Lent is about Eternal Rewards: Pope Francis on Ash Wednesday

Pope Francis warned the temptation to allow Lenten prayer, fasting, and almsgiving to be taken over by an “illness of appearances” that cares more about earthly than eternal rewards on Ash Wednesday.

The Pope said that the rite of receiving ashes was an “austere sign, which leads us to reflect on the transience of our human condition, ” the homily read by the Vatican Secretary of State Cardinal Pietro Parolin on 2 March. Due to knee pain, Pope Francis had canceled the Mass on Ash Wednesday.

He added that it was “like a medicine that has a bitter taste and yet is effective for curing the illness of appearances, a spiritual illness that enslaves us and makes us dependent on the admiration of others.”

Parolin presided over a live-streamed Ash Wednesday Mass, as well as the blessing and imposition of ashes, in Pope Francis’ place on Wednesday.

“The ashes bespeak the emptiness hiding behind the frenetic quest for worldly rewards,” he said. “They remind us that worldliness is like the dust that is carried away by a slight gust of wind. Sisters and brothers, we are not in this world to chase the wind; our hearts thirst for eternity.”

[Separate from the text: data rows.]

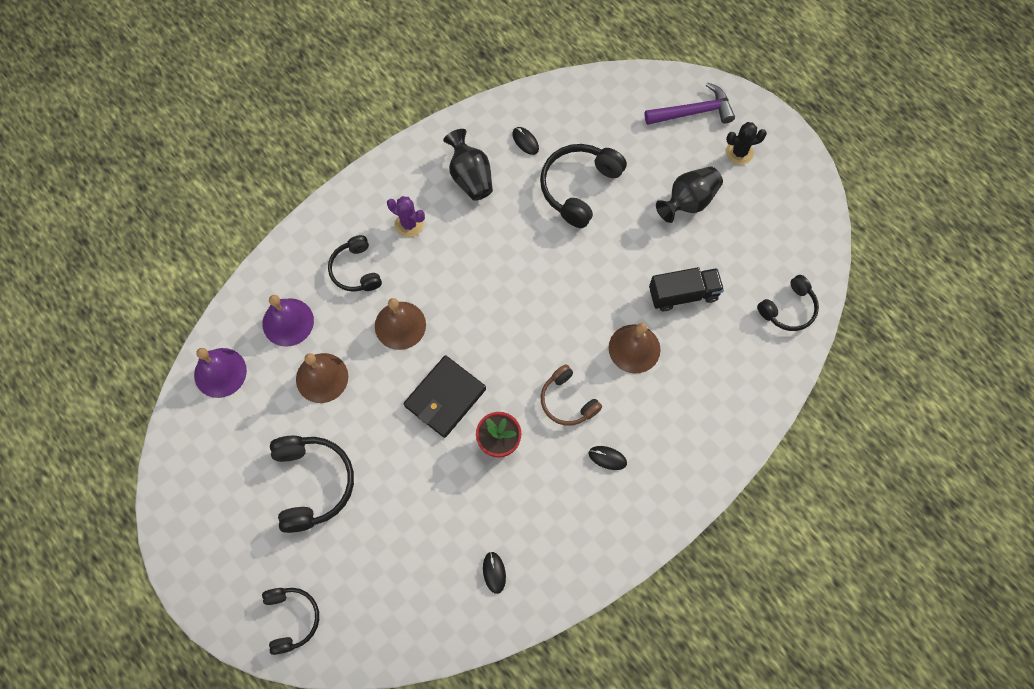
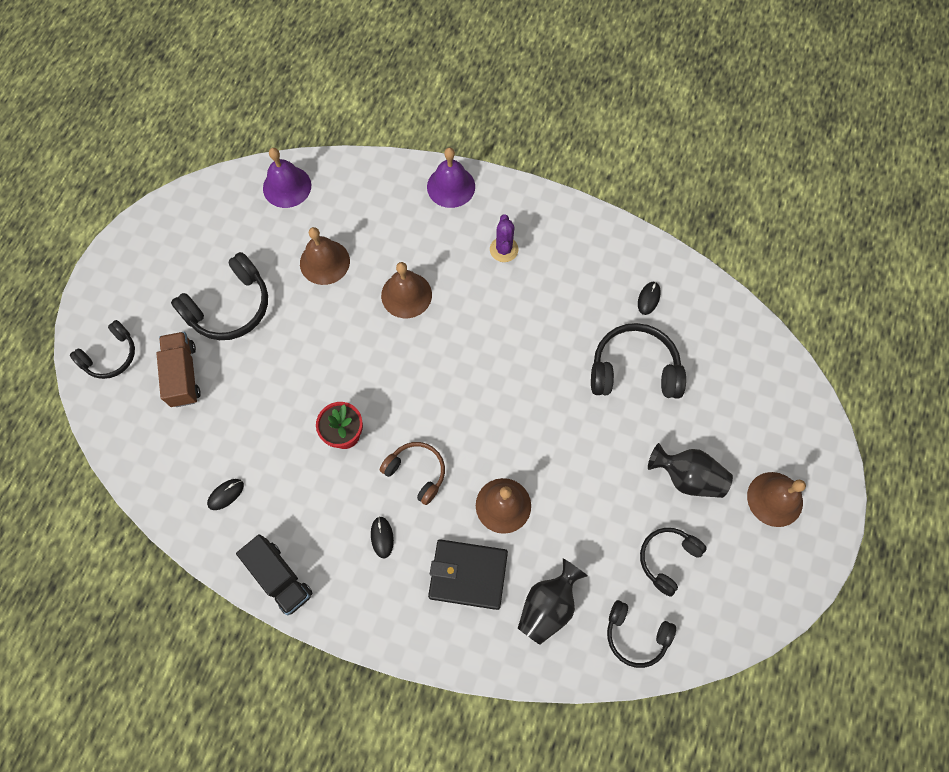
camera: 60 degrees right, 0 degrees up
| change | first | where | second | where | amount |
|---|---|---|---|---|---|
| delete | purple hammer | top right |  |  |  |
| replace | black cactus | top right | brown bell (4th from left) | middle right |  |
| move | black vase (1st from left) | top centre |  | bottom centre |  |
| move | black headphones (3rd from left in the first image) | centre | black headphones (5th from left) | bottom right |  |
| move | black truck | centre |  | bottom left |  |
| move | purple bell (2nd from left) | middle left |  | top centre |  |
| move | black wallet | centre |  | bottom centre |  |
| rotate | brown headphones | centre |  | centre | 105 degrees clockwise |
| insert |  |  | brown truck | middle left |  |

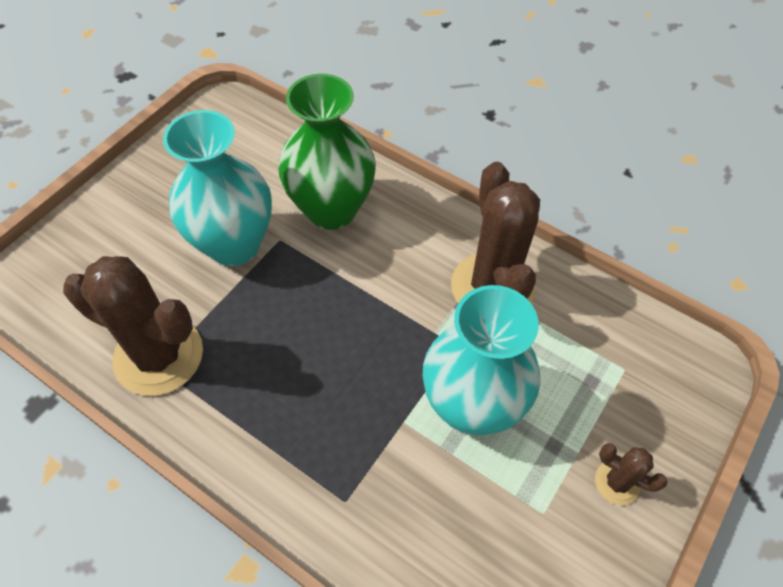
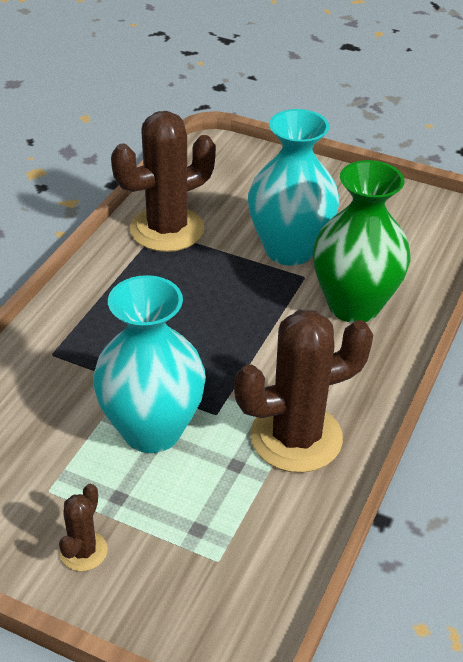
camera: 80 degrees right, 15 degrees down
| change | first | where | second | where | amount |
|---|---|---|---|---|---|
| rotate | brown cactus (1st from left in the first image) | middle left | brown cactus (2nd from left) | top centre | 45 degrees clockwise |

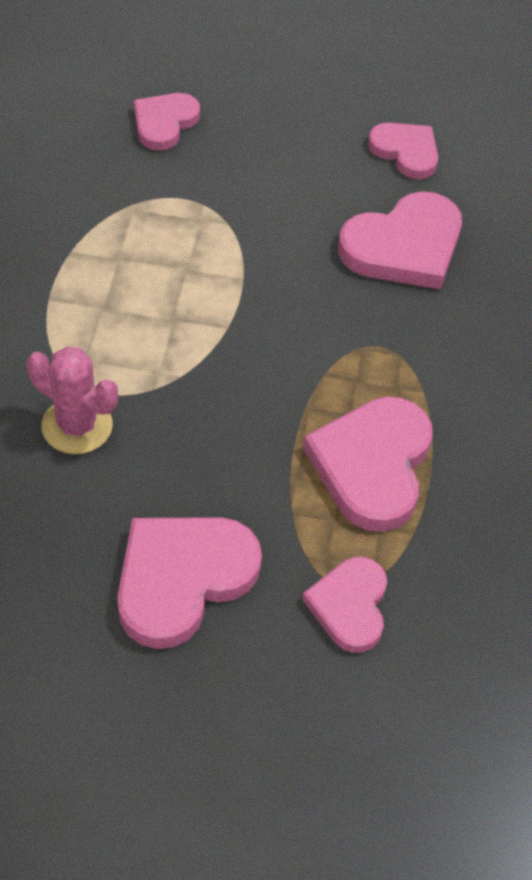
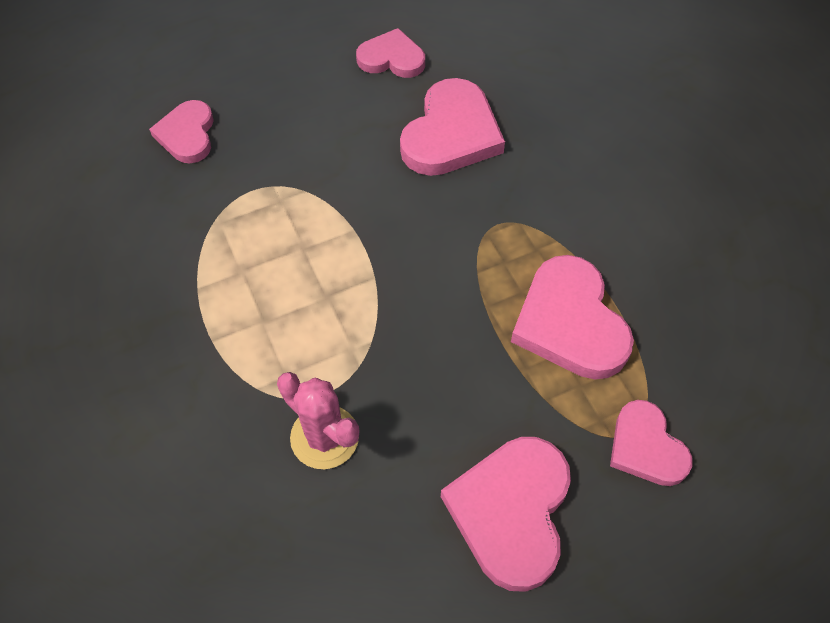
camera: 30 degrees left, 5 degrees up
| change | first | where | second | where | amount |
|---|---|---|---|---|---|
| rotate | pink cactus | middle left |  | bottom centre | 45 degrees clockwise |

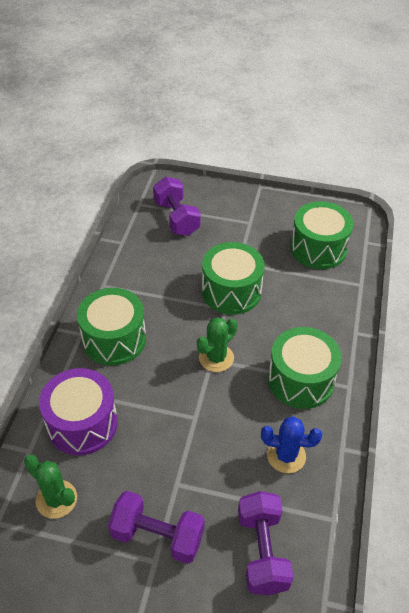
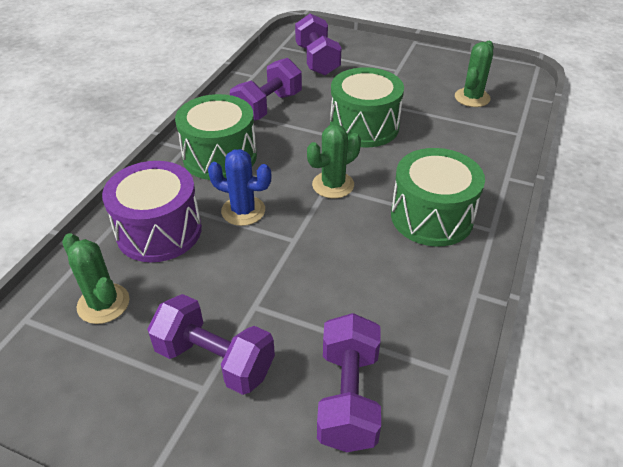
camera: 10 degrees right, 5 degrees down
| change | first | where | second | where | amount |
|---|---|---|---|---|---|
| replace | green drum (4th from left) | middle right | green cactus (3rd from left) | top right |  |
| move | blue cactus | bottom right |  | centre |  |
| insert |  |  | purple dumbbell (2nd from left) | top centre |  |

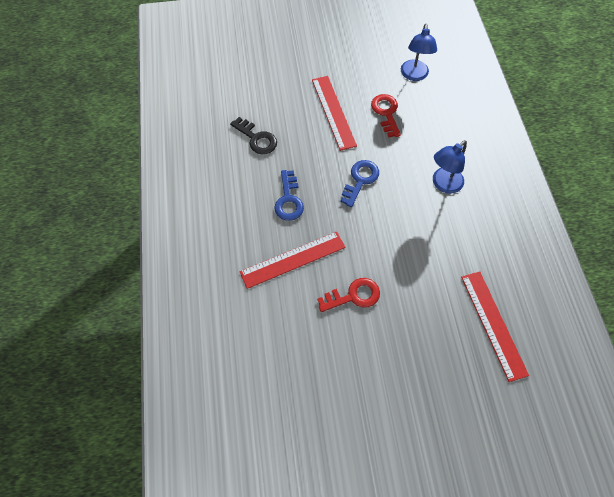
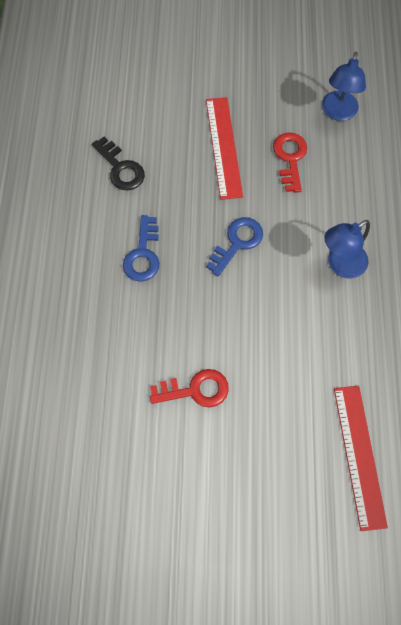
camera: 10 degrees right, 5 degrees up
| change | first | where | second | where | amount |
|---|---|---|---|---|---|
| delete | red ruler (1st from left) | centre |  |  |  |

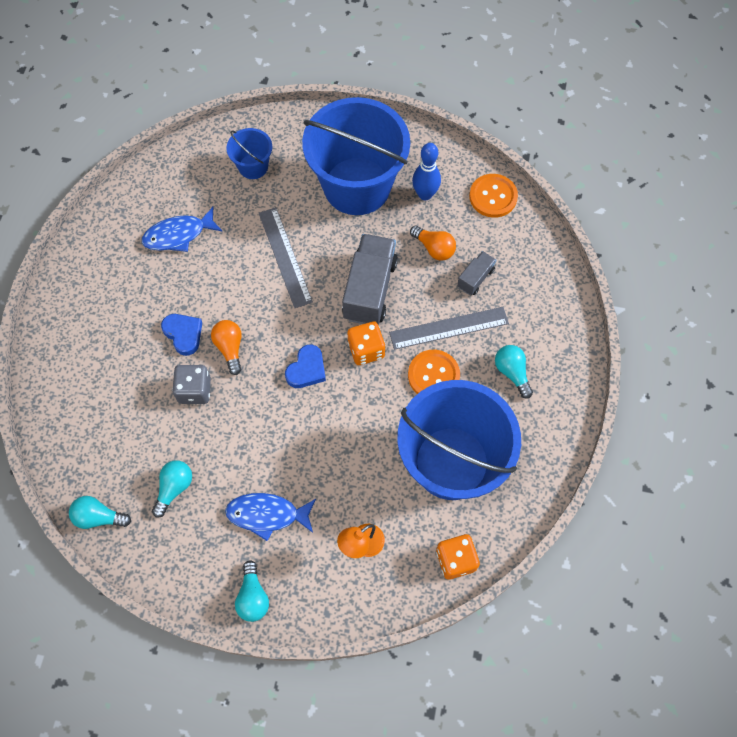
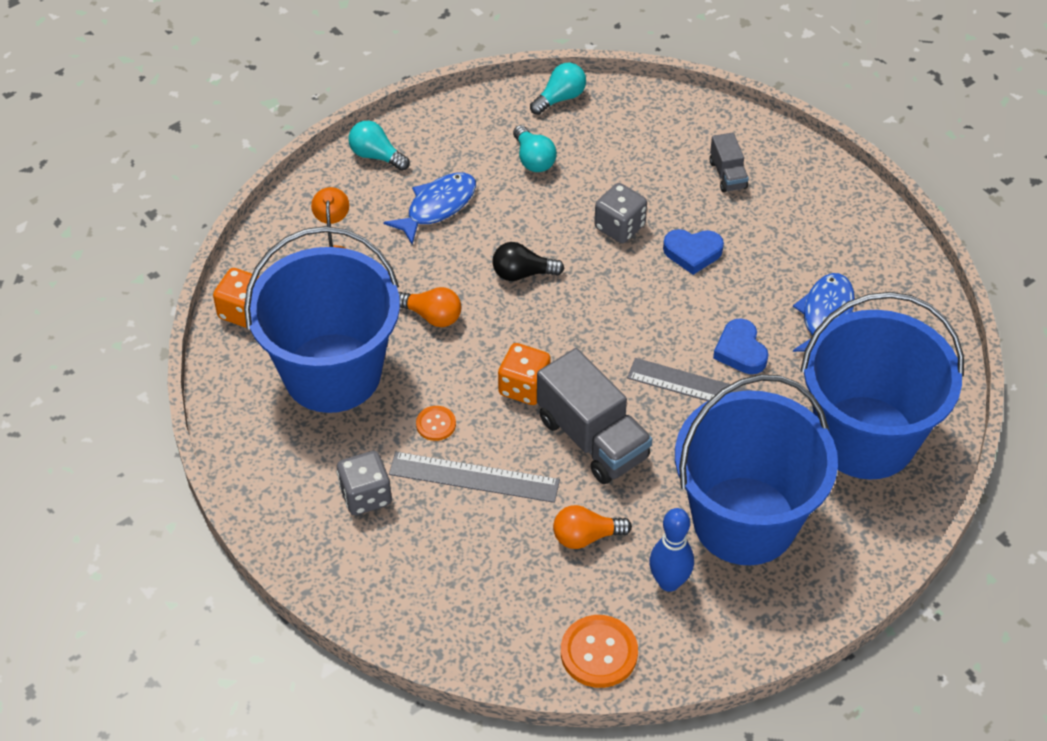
camera: 130 degrees right, 15 degrees down
| change | first | where | second | where | amount |
|---|---|---|---|---|---|
| resize | blue bucket (1st from left in the first image) | top centre | blue bucket (3rd from left) | middle right | x2.23 |
| move | grey truck (2nd from left) | centre |  | top right |  |
| rotate | grey ruler (2nd from left in the first image) | centre | grey ruler (1st from left) | centre | 75 degrees clockwise |
| move | orange light bulb (1st from left) | middle left |  | centre |  |
| move | blue heart (2nd from left) | centre |  | middle right |  |
| replace | turquoise light bulb (4th from left) | middle right | grey dice (1st from left) | centre |  |
| resize | orange button (1st from left) | centre |  | centre | x0.56 |
| insert |  |  | black light bulb | centre |  |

“Lent,” he underlined, “is the time granted us by the Lord to be renewed, to nurture our interior life and to journey towards Easter, towards the things that do not pass away, towards the reward we are to receive from the Father.”

Pope Francis added that “Lent is also a journey of healing. Not to be changed overnight, but to live each day with a renewed spirit, a different ‘style.’”

Prayer, fasting, and charity, also called almsgiving, are aids to this spiritual healing, he said.

“Purified by the Lenten ashes, purified of the hypocrisy of appearances, they become even more powerful and restore us to a living relationship with God, our brothers and sisters, and ourselves,” he said.